#### TASK A
List each line of the listing that contains the string "kern".

* START QUOTED PASSAGE *

Earlier this week, BeninSC asked us what diaries we have in our hopper. I didn't mention it in the comment I made, but this is at the very top of my "diary ideas" list. I've been meaning to write about it for months because I find it so interesting and hilarious (not to mention, a little creepy), but every week, something else was either more pressing or easier. So here it is: the Max Headroom Incident. And who knows, some of our older Kossacks who have lived in Chicago might even have some firsthand memories.
Before we get into the Max Headroom Incident, something you might be more familiar with: Max Headroom, a character on the late-1980s British satirical science fiction series Max Headroom. From Wikipedia:
Also:Max Headroom is a fictional British artificial intelligence (AI), known for his wit and stuttering, distorted, electronically sampled voice. He was introduced in early 1984. The character was created by George Stone, Annabel Jankel, and Rocky Morton in the mid-1980s, and portrayed by Matt Frewer as "The World's first computer-generated TV host" although the computer-generated appearance was achieved with prosthetic make up, as the computer technology of the time was not sufficiently advanced to achieve the desired effect. Preparing the look for filming involved a four-and-a-half hour session in make-up, which Matt Frewer described as "gruelling" and "not fun," likening it to "being on the inside of a giant tennis ball."

* END QUOTED PASSAGE *
* START MATERIAL PROVIDED *

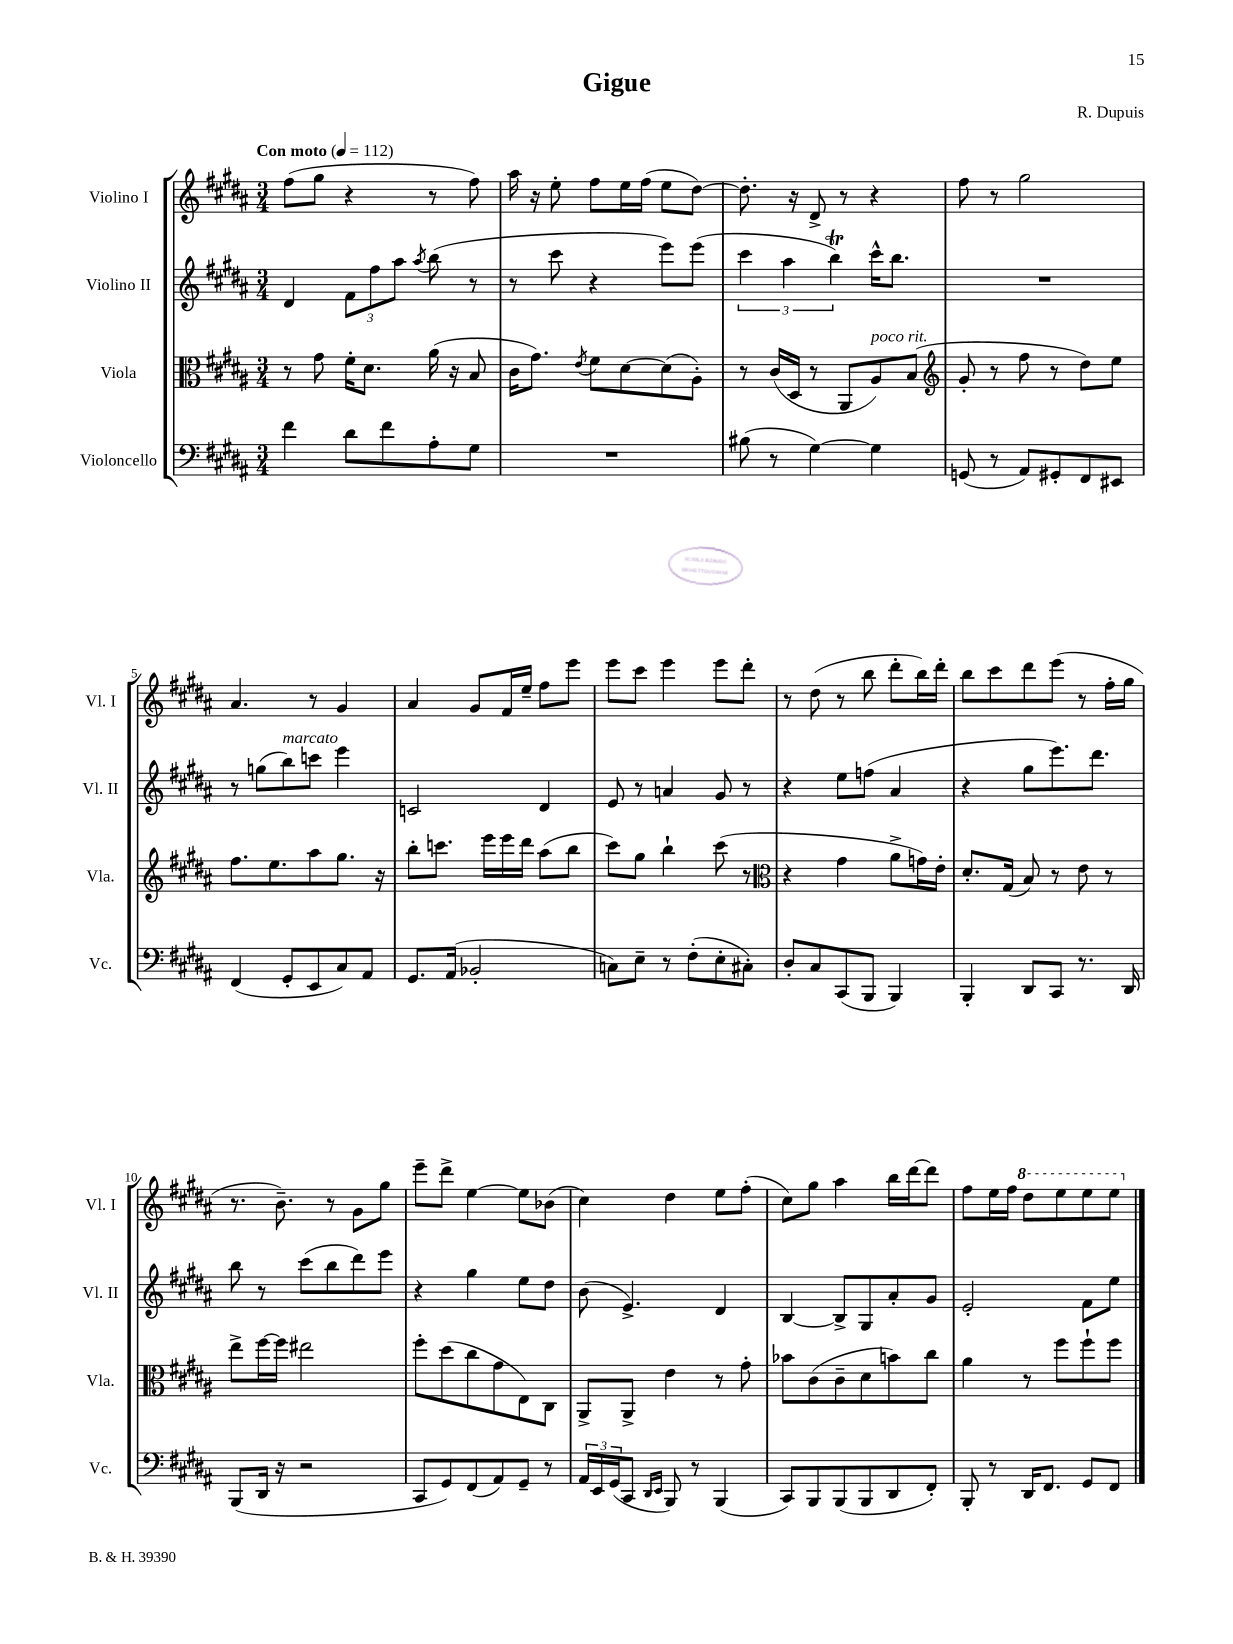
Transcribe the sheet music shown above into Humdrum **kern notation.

**kern	**kern	**kern	**kern
*part4	*part3	*part2	*part1
*staff4	*staff3	*staff2	*staff1
*I"Violoncello	*I"Viola	*I"Violino II	*I"Violino I
*I'Vc.	*I'Vla.	*I'Vl. II	*I'Vl. I
*clefF4	*clefC3	*clefG2	*clefG2
*k[f#c#g#d#a#]	*k[f#c#g#d#a#]	*k[f#c#g#d#a#]	*k[f#c#g#d#a#]
*M3/4	*M3/4	*M3/4	*M3/4
*MM112	*MM112	*MM112	*MM112
=1	=1	=1	=1
!	!	!	!LO:TX:a:B:t=Con moto
4f#\	8r	4d#/	(8ff#\L
.	8g#\	.	8gg#\J
8d#\L	16f#'\KL	12f#\L	4r
.	8.d#\J	.	.
.	.	12ff#\	.
8f#\	.	.	.
.	.	12aa#\J	.
.	.	8qaa#/	.
8A#'\	(16a#\	(8bb\	8r
.	16r	.	.
8G#\J	8B/	8r	8ff#\)
=2	=2	=2	=2
2.r	16c#\KL	8r	16aa#\
.	8.g#\J)	.	16r
.	.	8ccc#\	8ee'\
.	8qe/	.	.
.	8f#\L	4r	8ff#\L
.	[8d#\	.	16ee\L
.	.	.	(16ff#\JJ
.	(8d#\]	8eee\L)	8ee\L
.	8A#'\J)	(8eee\J	[8dd#\J)
=3	=3	=3	=3
(8B#X\	8r	6ccc#\	8.dd#'\]
8r	(16c#/LL	.	.
.	.	6aa#\	.
.	16D#/JJ	.	16r
[4G#\)	8r	.	8d#^/
.	.	6bbT\)	.
.	8AA#/L	.	8r
!	!LO:TX:a:i:t=poco rit.	!	!
4G#\]	8A#/)	16ccc#^^\KL	4r
.	.	8.bb\J	.
.	(8B/J	.	.
=4	=4	=4	=4
*	*clefG2	*	*
(8GGn/	8g#'/	2.r	8ff#\
8r	8r	.	8r
8AA#/L)	8ff#\	.	2gg#\
8GG#X'/	8r	.	.
8FF#/	8dd#\L)	.	.
8EE#X/J	8ee\J	.	.
!!LO:LB:g=z
=5	=5	=5	=5
(4FF#/	8.ff#\L	8r	4.a#/
.	.	(8ggn\L	.
.	8.ee\	.	.
!	!	!LO:TX:a:i:t=marcato	!
8GG#'/L	.	8bb\)	.
8EE/	8aa#\	8cccn\J	8r
8C#/)	8.gg#\J	4eee\	4g#/
8AA#/J	.	.	.
.	16r	.	.
=6	=6	=6	=6
8.GG#/L	8bb'\L	2cn/	4a#/
.	8.cccn\J	.	.
(16AA#/Jk	.	.	.
2BB-X'/	.	.	8g#/L
.	16eee\LL	.	.
.	16eee\	.	16f#/L
.	16ddd#\JJ	.	16ee~/JJ
.	(8aa#\L	4d#/	8ff#\L
.	8bb\J	.	8eee\J
=7	=7	=7	=7
8Cn\L)	8ccc#\L)	8e/	8eee\L
8E~\J	8gg#\J	8r	8ccc#\J
8r	4bb`\	4an/	4eee\
(8F#'\L	.	.	.
8E'\	(8ccc#\	8g#/	8eee\L
8C#X'\J)	8r	8r	8ddd#'\J
=8	=8	=8	=8
*	*clefC3	*	*
8D#'/L	4r	4r	8r
8C#/	.	.	(8dd#\
(8CC#/	4g#\	8ee\L	8r
8BBB/J	.	(8ffn\J	8bb\
4BBB/)	8a#^\L	4a#/	8ddd#'\L
.	16gn\L)	.	16bb\L)
.	16e'\JJ	.	16ddd#'\JJ
=9	=9	=9	=9
4BBB'/	8.d#'/L	4r	8bb\L
.	.	.	8ccc#\
.	(16G#/Jk	.	.
8DD#/L	8B/)	8gg#\L	8ddd#\
8CC#/J	8r	8.eee\)	(8eee\J
8.r	8e\	.	8r
.	.	8.ddd#\J	.
.	8r	.	16ff#'\LL
16DD#/	.	.	16gg#\JJ
!!LO:LB:g=z
=10	=10	=10	=10
(8BBB/L	8ee^\L	8bb\	8.r
16DD#/Jk	[16ff#\L	8r	.
16r	16ff#\JJ]	.	8.b~\)
2r	2ee#X\	(8ccc#\L	.
.	.	8bb\	8r
.	.	8ddd#\)	8g#\L
.	.	8eee\J	8gg#\J
=11	=11	=11	=11
8CC#/L	8ff#'\L	4r	8eee~\L
8GG#/)	(8dd#\	.	8ddd#^\J
(8FF#/	8cc#\	4gg#\	[4ee\
8AA#/)	8g#\	.	.
8GG#~/J	8E\)	8ee\L	8ee\L]
8r	8C#\J	8dd#\J	(8b-X\J
=12	=12	=12	=12
24AA#/LL	8AA#^/L	(8b\	4cc#\)
24EE/	.	.	.
(24GG#/J	.	.	.
8CC#/J	8AA#^/J	4.e^/)	.
16qqDD#/LL	.	.	.
16qqEE/JJ	.	.	.
8BBB/)	4e\	.	4dd#\
8r	.	.	.
(4BBB/	8r	4d#/	8ee\L
.	8g#'\	.	(8ff#'\J
=13	=13	=13	=13
8CC#/L)	8b-X\L	[4B/	8cc#\L)
8BBB/	(8c#\	.	8gg#\J
(8BBB/	8c#~\	8B^/L]	4aa#\
8BBB/	8d#\	8G#/	.
8DD#/	8bn\)	8a#'/	16bb\LL
.	.	.	[16ddd#\J
8FF#'/J)	8cc#\J	8g#/J	8ddd#\J]
=14	=14	=14	=14
8BBB'/	4a#\	2e'/	8ff#\L
8r	.	.	16ee\L
.	.	.	16ff#\JJ
*	*	*	*8va
16DD#/KL	8r	.	8ddd#\L
8.FF#/J	.	.	.
.	8ff#\L	.	8eee\
8GG#/L	8ff#`\	8f#\L	8eee\
8FF#/J	8ff#\J	8ee\J	8eee\J
*	*	*	*X8va
==	==	==	==
*-	*-	*-	*-
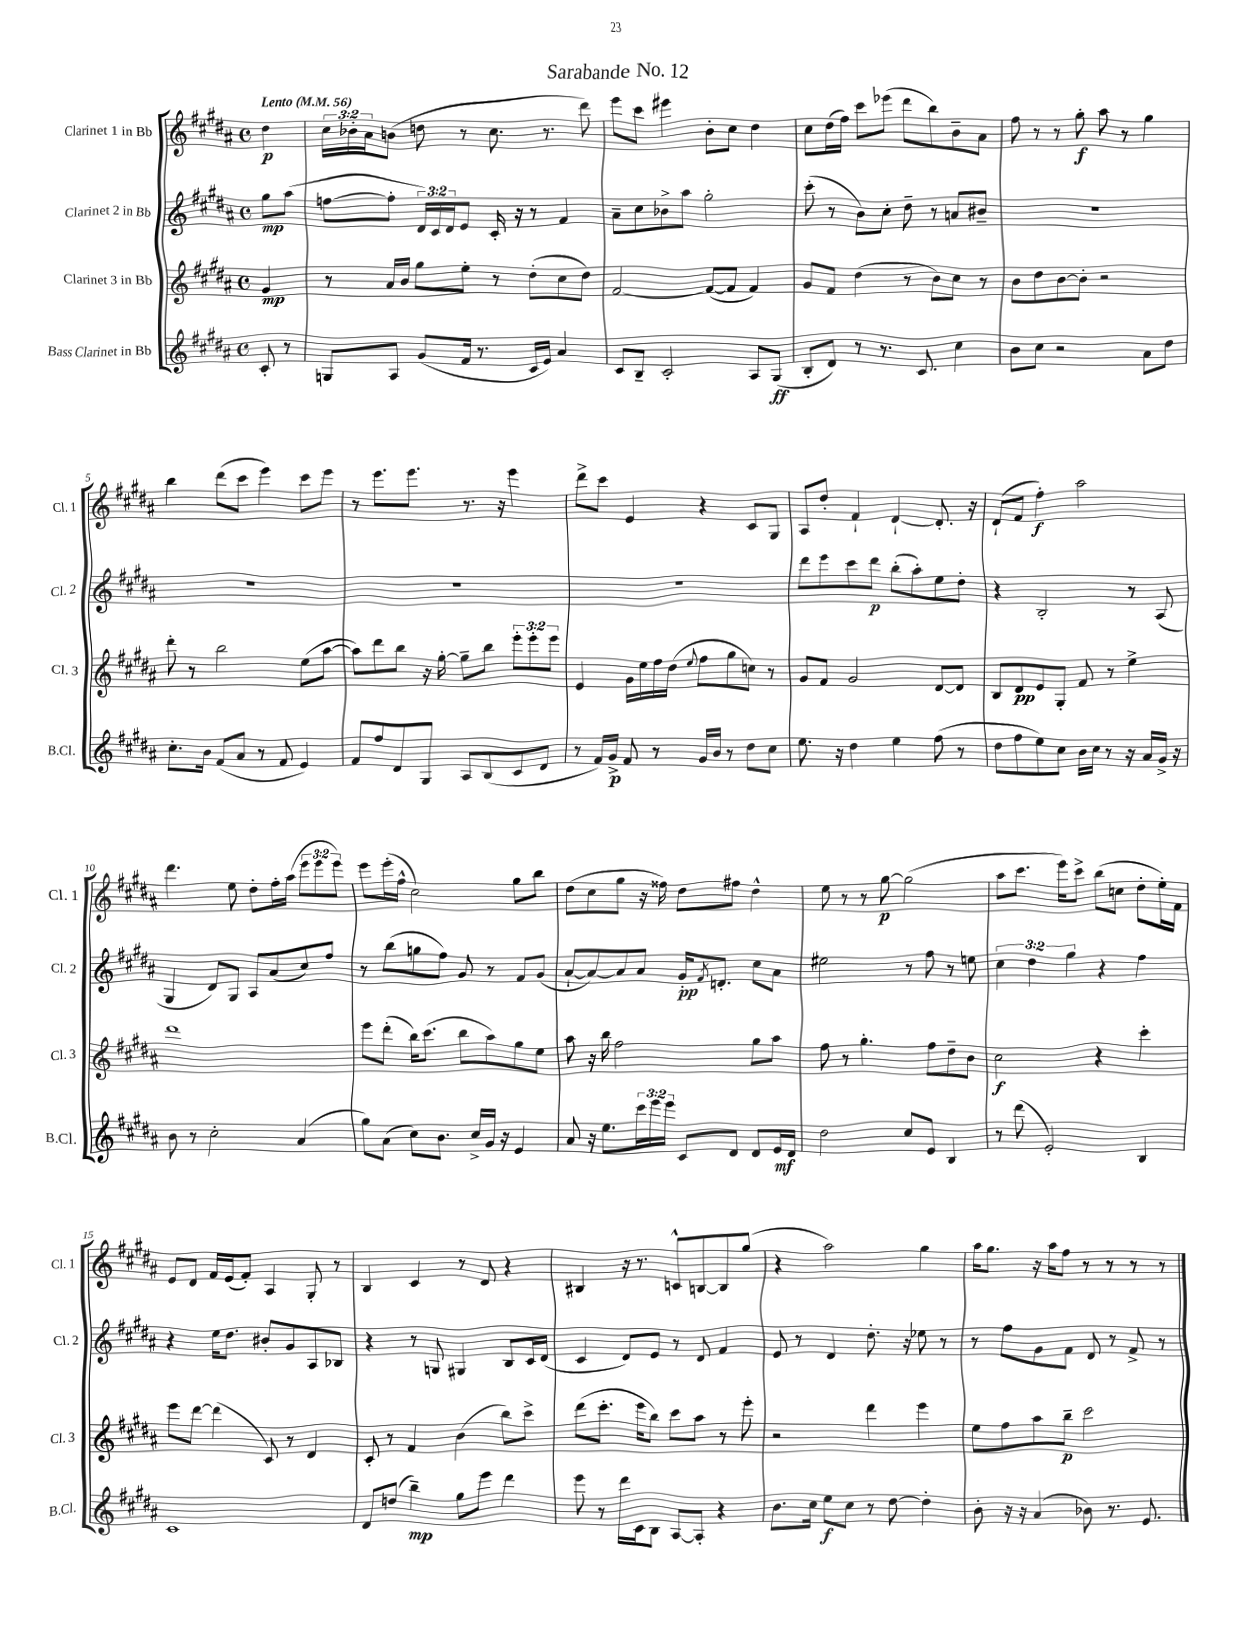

* END MATERIAL PROVIDED *

#### TASK B
Answer these questions from the Max Headroom passage:
(i) Who asked what diaries are in the hopper?
(ii) Who portrayed Max Headroom?
(iii) How long was the make-up session for filming?

#### EXERCISE RESULT A
Transcribe the sheet music shown above into Humdrum **kern notation.
**kern	**kern	**kern	**kern

#### EXERCISE RESULT B
(i) BeninSC
(ii) Matt Frewer
(iii) Four and a half hours